Ia menyampaikan bahwa pemuda NU memiliki peran strategis dalam membangun peradaban yang berdaya, berdampak, dan mendunia. Menurutnya, perjalanan panjang Ansor selama ini bukan hanya mencerminkan eksistensi organisasi pemuda NU, tetapi juga menunjukkan kontribusi nyata dalam pemberdayaan pemuda NU di berbagai bidang kehidupan.
Mulai dari pendidikan, sosial, kesehatan, hingga advokasi kebijakan publik, Ansor dinilai konsisten hadir di tengah masyarakat dengan membawa nilai-nilai keislaman yang moderat dan rahmatan lil ‘alamin.

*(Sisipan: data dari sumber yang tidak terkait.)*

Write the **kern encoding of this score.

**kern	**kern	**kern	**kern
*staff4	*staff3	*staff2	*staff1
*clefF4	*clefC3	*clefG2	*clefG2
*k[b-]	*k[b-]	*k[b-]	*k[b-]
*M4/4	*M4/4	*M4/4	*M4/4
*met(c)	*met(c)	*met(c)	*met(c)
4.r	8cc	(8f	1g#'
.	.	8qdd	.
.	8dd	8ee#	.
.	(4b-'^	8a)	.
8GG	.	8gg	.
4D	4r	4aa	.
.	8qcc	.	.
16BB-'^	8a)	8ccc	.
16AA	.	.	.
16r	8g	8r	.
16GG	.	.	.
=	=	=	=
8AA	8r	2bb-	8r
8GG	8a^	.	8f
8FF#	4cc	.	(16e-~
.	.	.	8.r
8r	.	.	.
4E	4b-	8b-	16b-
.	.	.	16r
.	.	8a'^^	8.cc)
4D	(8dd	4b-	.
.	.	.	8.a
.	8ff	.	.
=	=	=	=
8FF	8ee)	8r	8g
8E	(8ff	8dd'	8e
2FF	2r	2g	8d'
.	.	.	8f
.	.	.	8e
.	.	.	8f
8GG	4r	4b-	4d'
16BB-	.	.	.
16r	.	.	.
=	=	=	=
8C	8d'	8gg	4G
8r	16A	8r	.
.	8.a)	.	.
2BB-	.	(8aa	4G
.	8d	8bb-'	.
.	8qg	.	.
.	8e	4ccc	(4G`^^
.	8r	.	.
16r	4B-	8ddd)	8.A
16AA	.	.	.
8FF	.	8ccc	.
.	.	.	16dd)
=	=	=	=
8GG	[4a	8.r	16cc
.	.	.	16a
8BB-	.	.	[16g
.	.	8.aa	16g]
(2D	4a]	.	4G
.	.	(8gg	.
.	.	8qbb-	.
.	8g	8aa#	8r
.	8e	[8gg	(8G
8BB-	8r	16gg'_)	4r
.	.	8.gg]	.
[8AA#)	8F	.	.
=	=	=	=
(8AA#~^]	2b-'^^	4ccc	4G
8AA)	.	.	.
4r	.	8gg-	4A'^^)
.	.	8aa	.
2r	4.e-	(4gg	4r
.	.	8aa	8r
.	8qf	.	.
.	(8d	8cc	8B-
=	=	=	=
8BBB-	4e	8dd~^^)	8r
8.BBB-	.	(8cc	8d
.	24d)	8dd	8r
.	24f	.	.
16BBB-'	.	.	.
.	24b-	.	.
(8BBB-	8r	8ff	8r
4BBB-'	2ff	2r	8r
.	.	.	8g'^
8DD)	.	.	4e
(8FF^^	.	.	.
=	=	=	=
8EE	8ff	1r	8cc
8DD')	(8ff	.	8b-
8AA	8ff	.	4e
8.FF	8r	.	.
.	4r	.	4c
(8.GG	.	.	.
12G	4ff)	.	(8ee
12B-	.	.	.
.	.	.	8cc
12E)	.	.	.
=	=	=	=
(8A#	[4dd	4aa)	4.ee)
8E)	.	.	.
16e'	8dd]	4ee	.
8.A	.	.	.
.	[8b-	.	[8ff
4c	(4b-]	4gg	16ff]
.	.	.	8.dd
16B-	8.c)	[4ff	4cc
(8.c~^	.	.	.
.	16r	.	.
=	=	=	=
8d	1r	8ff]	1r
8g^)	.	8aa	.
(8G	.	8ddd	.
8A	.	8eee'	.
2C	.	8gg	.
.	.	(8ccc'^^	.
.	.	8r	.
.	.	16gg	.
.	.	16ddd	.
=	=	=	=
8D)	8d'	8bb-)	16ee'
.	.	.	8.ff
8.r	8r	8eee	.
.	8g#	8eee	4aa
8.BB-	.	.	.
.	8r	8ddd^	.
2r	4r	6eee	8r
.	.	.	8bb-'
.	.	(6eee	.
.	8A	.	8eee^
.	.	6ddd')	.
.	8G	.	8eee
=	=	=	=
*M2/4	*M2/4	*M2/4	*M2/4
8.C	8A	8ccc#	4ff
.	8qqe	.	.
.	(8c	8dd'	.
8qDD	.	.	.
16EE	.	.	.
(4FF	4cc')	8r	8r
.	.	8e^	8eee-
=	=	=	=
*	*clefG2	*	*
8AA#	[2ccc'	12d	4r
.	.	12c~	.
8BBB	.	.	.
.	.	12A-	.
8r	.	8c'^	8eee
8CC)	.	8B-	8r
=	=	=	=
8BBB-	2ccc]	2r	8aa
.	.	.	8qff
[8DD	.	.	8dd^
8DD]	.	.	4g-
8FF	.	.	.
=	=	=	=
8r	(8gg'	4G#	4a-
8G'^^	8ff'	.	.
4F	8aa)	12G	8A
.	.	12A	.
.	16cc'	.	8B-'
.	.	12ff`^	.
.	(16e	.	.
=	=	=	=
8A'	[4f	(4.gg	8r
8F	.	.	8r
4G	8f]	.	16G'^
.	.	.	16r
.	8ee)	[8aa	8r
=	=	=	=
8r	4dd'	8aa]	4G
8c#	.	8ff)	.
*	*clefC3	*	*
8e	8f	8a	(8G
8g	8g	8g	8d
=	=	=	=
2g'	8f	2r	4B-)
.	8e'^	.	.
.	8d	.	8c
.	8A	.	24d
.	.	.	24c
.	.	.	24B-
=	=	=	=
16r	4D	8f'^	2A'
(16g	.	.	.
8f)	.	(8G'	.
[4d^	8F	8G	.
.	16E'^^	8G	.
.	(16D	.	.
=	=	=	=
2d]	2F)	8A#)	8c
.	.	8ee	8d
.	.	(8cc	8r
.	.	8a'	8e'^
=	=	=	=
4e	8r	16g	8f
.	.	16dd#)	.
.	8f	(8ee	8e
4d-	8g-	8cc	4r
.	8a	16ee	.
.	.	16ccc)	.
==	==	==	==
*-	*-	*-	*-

Dalam konteks global, ia juga menyoroti pentingnya peran Pemuda Indonesia dalam membawa nilai-nilai Islam yang damai dan inklusif ke tingkat internasional. Menurutnya, GP Ansor memiliki modal sosial dan keagamaan yang kuat untuk tampil sebagai representasi Islam moderat Indonesia di dunia. “Dunia hari ini membutuhkan wajah Islam yang ramah, yang menyejukkan, dan itu sudah lama diperlihatkan oleh GP Ansor.
redaksi.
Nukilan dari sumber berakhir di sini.